28.8.14

La Belle Noiseuse

I watched the four hours over two days (more films should have intermissions) and enjoyed almost every second. Exhaustive is probably the right word to use for this study of the creative process, in that there is no one process being depicted, no one reading you could apply to the characters and relationships presented. Instead the artist and model set-up serves as a springboard for multiple elliptical essays on the subject.

Unsurprisingly, the one that struck me most is the confrontation at the end of the first half. Frenhofer becomes dominating, forcing the (always naked) Marianne into increasingly twisted poses. He talks of breaking her bones, and there are uncomfortable sexual undertones coursing through his mania. But then he starts talking about her flesh as a portal to galaxies and black holes. He is attempting to stamp his authority not only on women's bodies but reality itself. Everything must become an object under the control of his paintbrush.

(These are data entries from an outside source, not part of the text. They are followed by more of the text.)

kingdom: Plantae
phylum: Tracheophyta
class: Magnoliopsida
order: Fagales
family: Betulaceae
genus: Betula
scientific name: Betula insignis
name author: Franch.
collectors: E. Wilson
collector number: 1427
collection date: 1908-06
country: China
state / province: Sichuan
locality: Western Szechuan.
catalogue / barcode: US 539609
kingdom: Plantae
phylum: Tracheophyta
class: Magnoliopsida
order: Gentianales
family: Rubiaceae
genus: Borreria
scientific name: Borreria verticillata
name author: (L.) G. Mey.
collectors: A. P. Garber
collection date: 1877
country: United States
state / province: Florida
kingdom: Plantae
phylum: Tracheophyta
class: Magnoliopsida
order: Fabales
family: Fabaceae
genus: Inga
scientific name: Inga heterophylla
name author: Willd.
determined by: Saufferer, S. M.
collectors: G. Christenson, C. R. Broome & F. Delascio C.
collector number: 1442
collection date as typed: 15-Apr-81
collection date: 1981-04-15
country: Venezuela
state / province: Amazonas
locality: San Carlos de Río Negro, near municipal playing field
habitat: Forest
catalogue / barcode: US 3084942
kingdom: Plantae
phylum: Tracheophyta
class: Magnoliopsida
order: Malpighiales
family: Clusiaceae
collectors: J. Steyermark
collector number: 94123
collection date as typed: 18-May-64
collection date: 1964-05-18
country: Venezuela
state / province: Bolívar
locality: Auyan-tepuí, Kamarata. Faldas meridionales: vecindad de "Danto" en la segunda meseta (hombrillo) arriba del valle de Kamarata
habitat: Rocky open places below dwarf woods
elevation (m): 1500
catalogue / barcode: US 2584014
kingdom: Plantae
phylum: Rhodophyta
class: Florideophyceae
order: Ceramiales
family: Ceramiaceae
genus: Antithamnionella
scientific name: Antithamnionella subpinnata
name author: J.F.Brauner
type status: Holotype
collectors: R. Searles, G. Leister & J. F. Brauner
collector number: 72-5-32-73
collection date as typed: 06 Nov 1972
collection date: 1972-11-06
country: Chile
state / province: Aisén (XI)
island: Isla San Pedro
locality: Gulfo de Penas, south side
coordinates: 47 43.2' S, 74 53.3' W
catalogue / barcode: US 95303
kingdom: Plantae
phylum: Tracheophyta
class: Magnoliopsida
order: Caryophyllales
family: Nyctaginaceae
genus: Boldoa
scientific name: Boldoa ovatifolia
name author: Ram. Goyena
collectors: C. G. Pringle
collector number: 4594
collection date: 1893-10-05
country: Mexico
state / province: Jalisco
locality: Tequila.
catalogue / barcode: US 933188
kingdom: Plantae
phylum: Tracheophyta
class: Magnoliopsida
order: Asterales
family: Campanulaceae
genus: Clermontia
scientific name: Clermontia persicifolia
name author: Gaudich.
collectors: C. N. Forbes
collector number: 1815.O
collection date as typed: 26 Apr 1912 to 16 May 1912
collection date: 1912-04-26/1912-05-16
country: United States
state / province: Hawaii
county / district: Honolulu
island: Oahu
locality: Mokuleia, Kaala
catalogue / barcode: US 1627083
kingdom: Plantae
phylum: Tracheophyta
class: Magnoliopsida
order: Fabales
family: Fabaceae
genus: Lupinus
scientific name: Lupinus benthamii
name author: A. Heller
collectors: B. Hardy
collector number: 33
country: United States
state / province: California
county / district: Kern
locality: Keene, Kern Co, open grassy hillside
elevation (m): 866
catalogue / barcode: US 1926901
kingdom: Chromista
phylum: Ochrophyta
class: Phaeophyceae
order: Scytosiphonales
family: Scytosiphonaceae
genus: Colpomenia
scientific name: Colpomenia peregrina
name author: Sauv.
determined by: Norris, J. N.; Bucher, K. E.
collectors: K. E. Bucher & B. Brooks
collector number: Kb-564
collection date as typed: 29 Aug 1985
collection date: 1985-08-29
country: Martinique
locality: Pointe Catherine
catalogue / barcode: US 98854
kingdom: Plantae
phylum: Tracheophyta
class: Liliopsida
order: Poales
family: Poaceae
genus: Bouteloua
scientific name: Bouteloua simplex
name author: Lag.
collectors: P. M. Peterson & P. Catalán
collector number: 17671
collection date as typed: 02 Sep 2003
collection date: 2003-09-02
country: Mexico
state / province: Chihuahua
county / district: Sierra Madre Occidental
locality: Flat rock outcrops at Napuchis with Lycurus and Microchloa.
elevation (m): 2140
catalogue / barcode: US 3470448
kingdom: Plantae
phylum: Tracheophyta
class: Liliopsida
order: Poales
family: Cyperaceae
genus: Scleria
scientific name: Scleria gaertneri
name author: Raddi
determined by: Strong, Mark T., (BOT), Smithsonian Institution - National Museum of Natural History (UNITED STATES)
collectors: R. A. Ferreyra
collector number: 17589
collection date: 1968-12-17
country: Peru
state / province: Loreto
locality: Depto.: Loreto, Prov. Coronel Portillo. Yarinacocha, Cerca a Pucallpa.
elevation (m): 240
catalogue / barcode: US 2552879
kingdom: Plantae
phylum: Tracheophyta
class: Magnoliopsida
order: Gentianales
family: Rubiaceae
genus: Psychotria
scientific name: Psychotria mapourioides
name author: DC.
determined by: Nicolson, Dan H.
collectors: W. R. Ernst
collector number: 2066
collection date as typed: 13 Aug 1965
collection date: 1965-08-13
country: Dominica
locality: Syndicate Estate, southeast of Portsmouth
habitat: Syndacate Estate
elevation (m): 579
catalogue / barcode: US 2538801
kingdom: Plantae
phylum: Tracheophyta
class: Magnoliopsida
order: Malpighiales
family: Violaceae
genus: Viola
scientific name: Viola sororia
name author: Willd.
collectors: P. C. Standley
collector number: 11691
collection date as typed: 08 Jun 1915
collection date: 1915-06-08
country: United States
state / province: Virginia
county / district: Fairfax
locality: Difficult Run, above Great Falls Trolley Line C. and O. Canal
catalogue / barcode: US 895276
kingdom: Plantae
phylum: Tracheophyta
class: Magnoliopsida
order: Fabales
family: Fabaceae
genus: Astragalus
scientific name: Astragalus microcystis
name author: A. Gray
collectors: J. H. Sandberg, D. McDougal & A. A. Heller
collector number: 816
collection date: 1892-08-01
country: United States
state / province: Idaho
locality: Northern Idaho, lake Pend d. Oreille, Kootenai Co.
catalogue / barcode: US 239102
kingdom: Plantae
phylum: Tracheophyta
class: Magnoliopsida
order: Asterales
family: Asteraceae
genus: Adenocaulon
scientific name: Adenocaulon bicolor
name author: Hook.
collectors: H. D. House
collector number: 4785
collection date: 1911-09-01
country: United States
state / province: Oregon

Marianne at one point recoils at being treated like a doll, but submits immediately afterwards and apologises. Why does she go through with it? Shortly after Frenhofer's existentialist rant, she laughs in his face, and he storms out. But she forces him to continue. The extraordinary beginning of the film (one of the best opening sequences I have watched) introduces her as a consummate mask-wearer. Maybe she's partly seduced by Frenhofer's talk of truth in art, a window into her self that she can't look through on her own. Or maybe as a writer she using him for material as much as he is using her. After all, the film begins and ends with her voiceover – she more than anyone is its author. Perhaps she is the trouble-maker, the nutcase, that spins everyone around her fingers for the diversion of a (foreign, ignorant) audience – just like the English tourists the film opens with.

But then it turns out the painting is a masterpiece. In Frenhofer's definition: it captures a lifetime in a single image. Frenhofer's wife Liz marks the back with a cross, and its composition does feel like a kind of crucifixion. And like Christ, it has to be walled up in a tomb. The idea of it emerges in wings of crimson from the blue nude Frenhofer fobs off to the public – streaks of blood cracking open the human shell. Just three characters (a trinity?) see the miracle unveiled, we only glimpse a bit of it. The Balzac short story the film is based on apparently haunted Cézanne and Picasso. Here it's Marianne more than anyone that haunts the film, denying us answers, but teasing us with the possibility of miracles.